> Your tasks:
**A.** Echo the checkpoint patch verbatim, everything from "From 8df37c231057c0f3f73bcae36050ee4f763fd8c4 Mon" down to "insertions(+), 22 deletions(-)".
**B.** Answer these from the checkpoint patch:
(i) What name and email address appear in the From header?
(ii) How many insertions and deletions does the summary report in total?
(iii) Which name is added to the import from typing?
**C.** Write the next portion of the checkpoint patch, picking up right after its final line.

----- Document text -----

From 8df37c231057c0f3f73bcae36050ee4f763fd8c4 Mon Sep 17 00:00:00 2001
From: gonzachiar <gonzalochiarlone@gmail.com>
Date: Wed, 27 Nov 2024 19:38:12 -0300
Subject: [PATCH 1/5] add best_k_metrics parameter

---
 .../pytorch/callbacks/model_checkpoint.py     | 44 +++++++++++++------
 .../checkpointing/test_model_checkpoint.py    | 24 ++++++----
 2 files changed, 46 insertions(+), 22 deletions(-)

diff --git a/src/lightning/pytorch/callbacks/model_checkpoint.py b/src/lightning/pytorch/callbacks/model_checkpoint.py
index 9587da0f4600b..a00cd30ab4e17 100644
--- a/src/lightning/pytorch/callbacks/model_checkpoint.py
+++ b/src/lightning/pytorch/callbacks/model_checkpoint.py
@@ -27,7 +27,7 @@
 from copy import deepcopy
 from datetime import timedelta
 from pathlib import Path
-from typing import Any, Dict, Literal, Optional, Set, Union
+from typing import Any, Dict, Literal, Optional, Set, Union, cast
 from weakref import proxy
 
 import torch
@@ -35,13 +35,21 @@
 from torch import Tensor
 from typing_extensions import override
 
-import lightning.pytorch as pl
-from lightning.fabric.utilities.cloud_io import _is_dir, _is_local_file_protocol, get_filesystem
-from lightning.fabric.utilities.types import _PATH
-from lightning.pytorch.callbacks import Checkpoint
-from lightning.pytorch.utilities.exceptions import MisconfigurationException
-from lightning.pytorch.utilities.rank_zero import WarningCache, rank_zero_info, rank_zero_warn
-from lightning.pytorch.utilities.types import STEP_OUTPUT
+import pytorch_lightning as pl
+from lightning_fabric.utilities.cloud_io import (
+    _is_dir,
+    _is_local_file_protocol,
+    get_filesystem,
+)

----- Recorded data -----

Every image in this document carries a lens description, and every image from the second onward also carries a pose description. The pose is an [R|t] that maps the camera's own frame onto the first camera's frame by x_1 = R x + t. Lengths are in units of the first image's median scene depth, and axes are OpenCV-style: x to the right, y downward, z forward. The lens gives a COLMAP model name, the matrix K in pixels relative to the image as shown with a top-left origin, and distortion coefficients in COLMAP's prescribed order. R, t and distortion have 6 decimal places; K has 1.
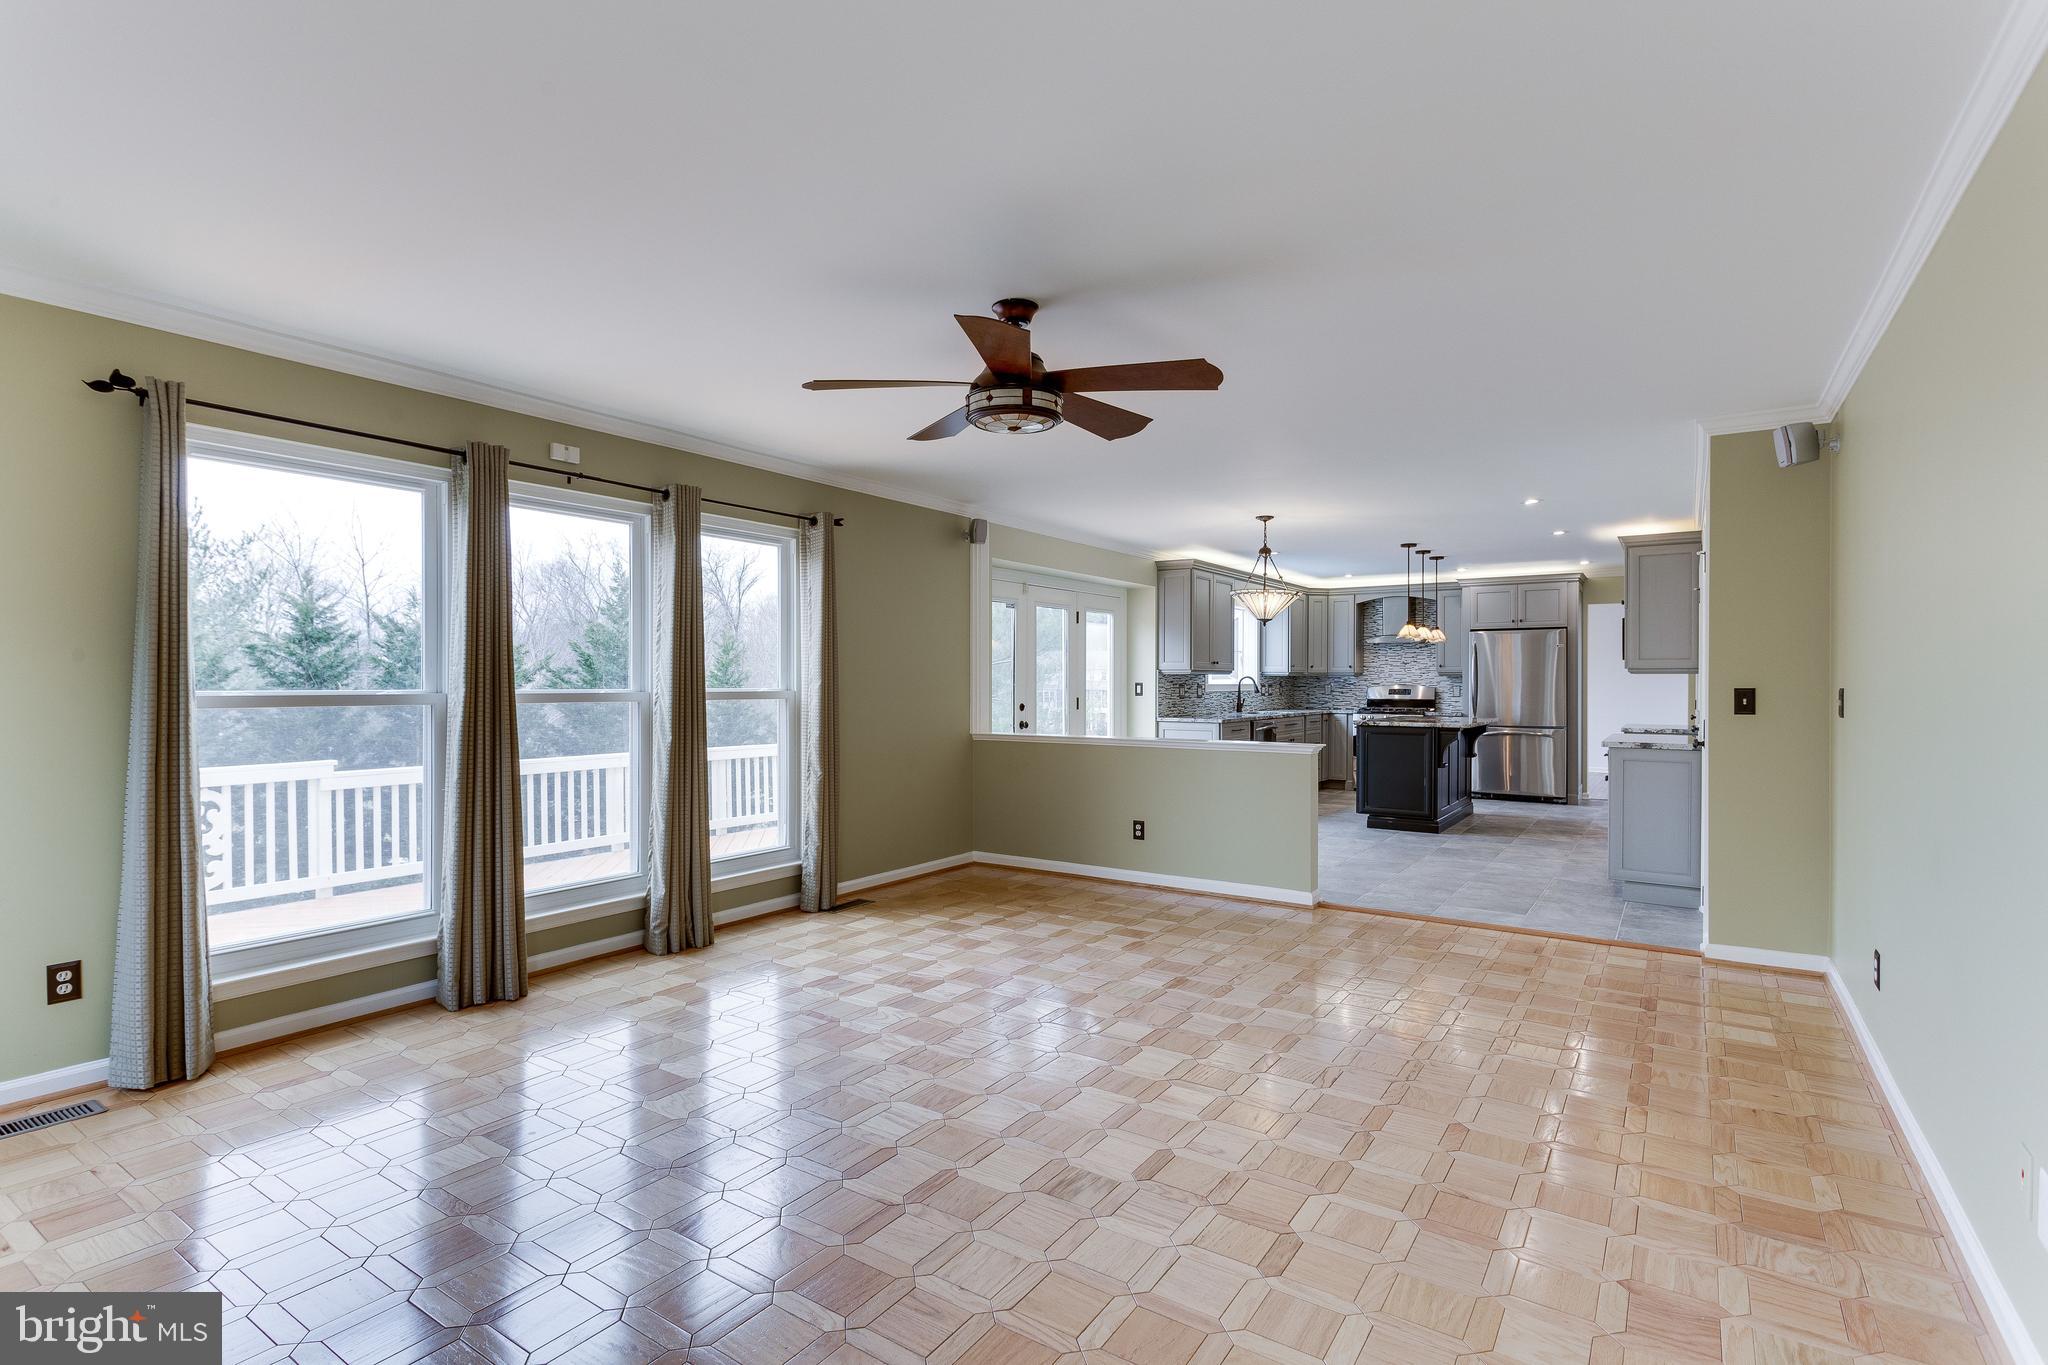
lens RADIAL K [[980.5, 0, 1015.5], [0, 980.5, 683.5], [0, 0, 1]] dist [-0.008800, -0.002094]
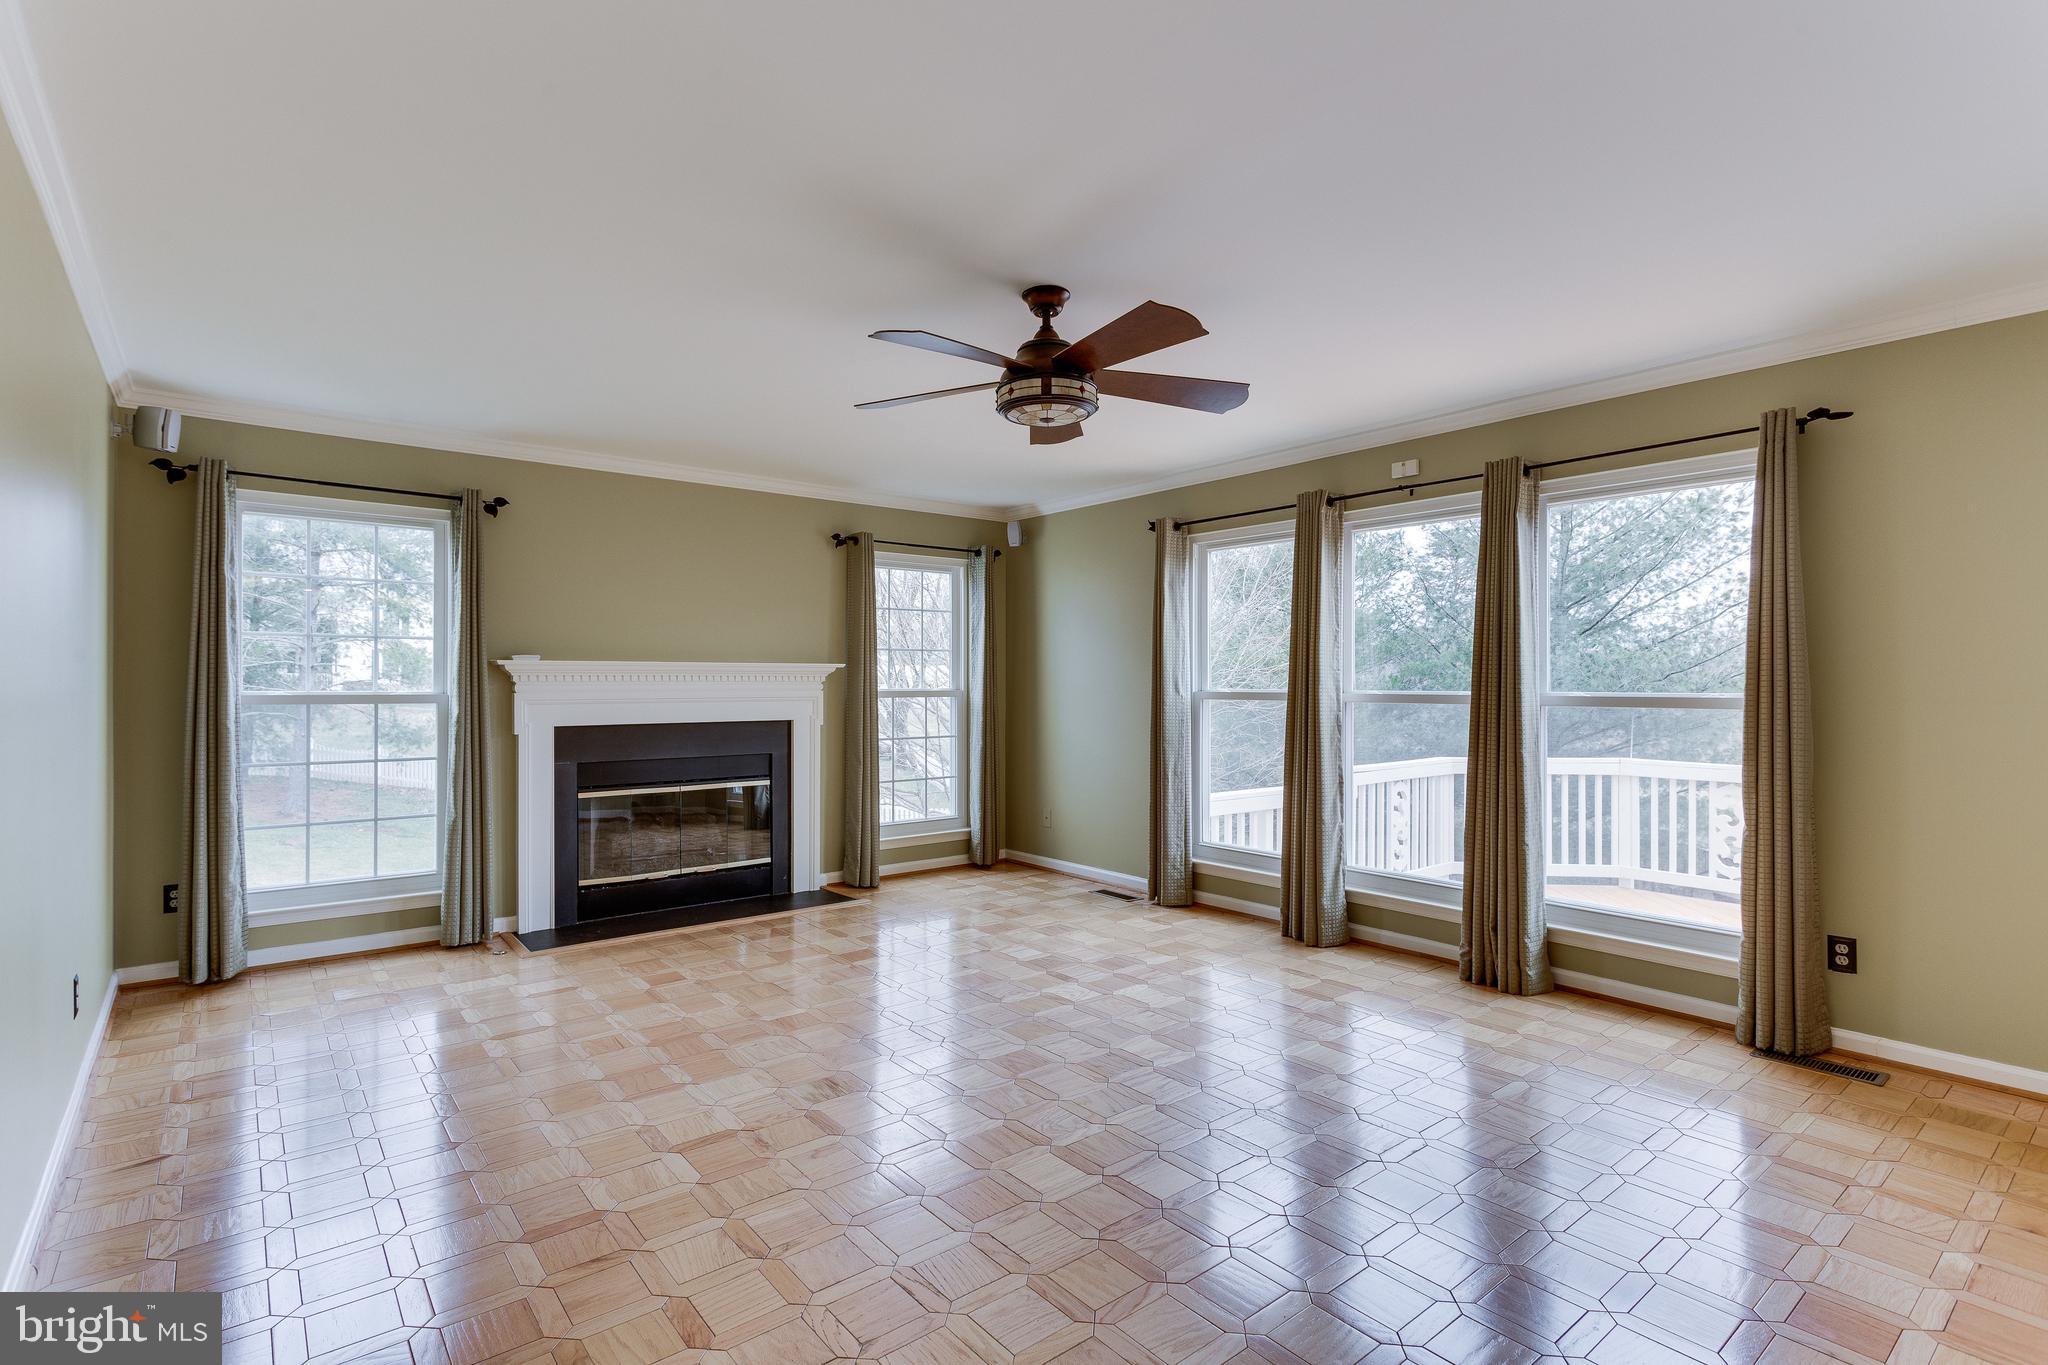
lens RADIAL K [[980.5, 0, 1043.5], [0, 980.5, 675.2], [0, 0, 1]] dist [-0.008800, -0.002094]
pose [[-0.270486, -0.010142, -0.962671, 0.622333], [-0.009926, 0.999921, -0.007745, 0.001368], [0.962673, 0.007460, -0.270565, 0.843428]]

-----

> Task answers:
**A.**
From 8df37c231057c0f3f73bcae36050ee4f763fd8c4 Mon Sep 17 00:00:00 2001
From: gonzachiar <gonzalochiarlone@gmail.com>
Date: Wed, 27 Nov 2024 19:38:12 -0300
Subject: [PATCH 1/5] add best_k_metrics parameter

---
 .../pytorch/callbacks/model_checkpoint.py     | 44 +++++++++++++------
 .../checkpointing/test_model_checkpoint.py    | 24 ++++++----
 2 files changed, 46 insertions(+), 22 deletions(-)

**B.**
(i) gonzachiar <gonzalochiarlone@gmail.com>
(ii) 46 insertions and 22 deletions
(iii) cast

**C.**
+from lightning_fabric.utilities.types import _PATH
+from pytorch_lightning.callbacks import Checkpoint
+from pytorch_lightning.utilities.exceptions import MisconfigurationException
+from pytorch_lightning.utilities.rank_zero import (
+    WarningCache,
+    rank_zero_info,
+    rank_zero_warn,
+)
+from pytorch_lightning.utilities.types import STEP_OUTPUT
 
 log = logging.getLogger(__name__)
 warning_cache = WarningCache()
@@ -241,9 +249,10 @@ def __init__(
         self._last_global_step_saved = 0  # no need to save when no steps were taken
         self._last_time_checked: Optional[float] = None
         self.current_score: Optional[Tensor] = None
-        self.best_k_models: Dict[str, Tensor] = {}
+        self.best_k_models: Dict[str, Dict[str, Tensor | Dict[str, Tensor]]] = {}
         self.kth_best_model_path = ""
         self.best_model_score: Optional[Tensor] = None
+        self.best_model_metrics: Optional[Dict[str, Tensor]] = None
         self.best_model_path = ""
         self.last_model_path = ""
         self._last_checkpoint_saved = ""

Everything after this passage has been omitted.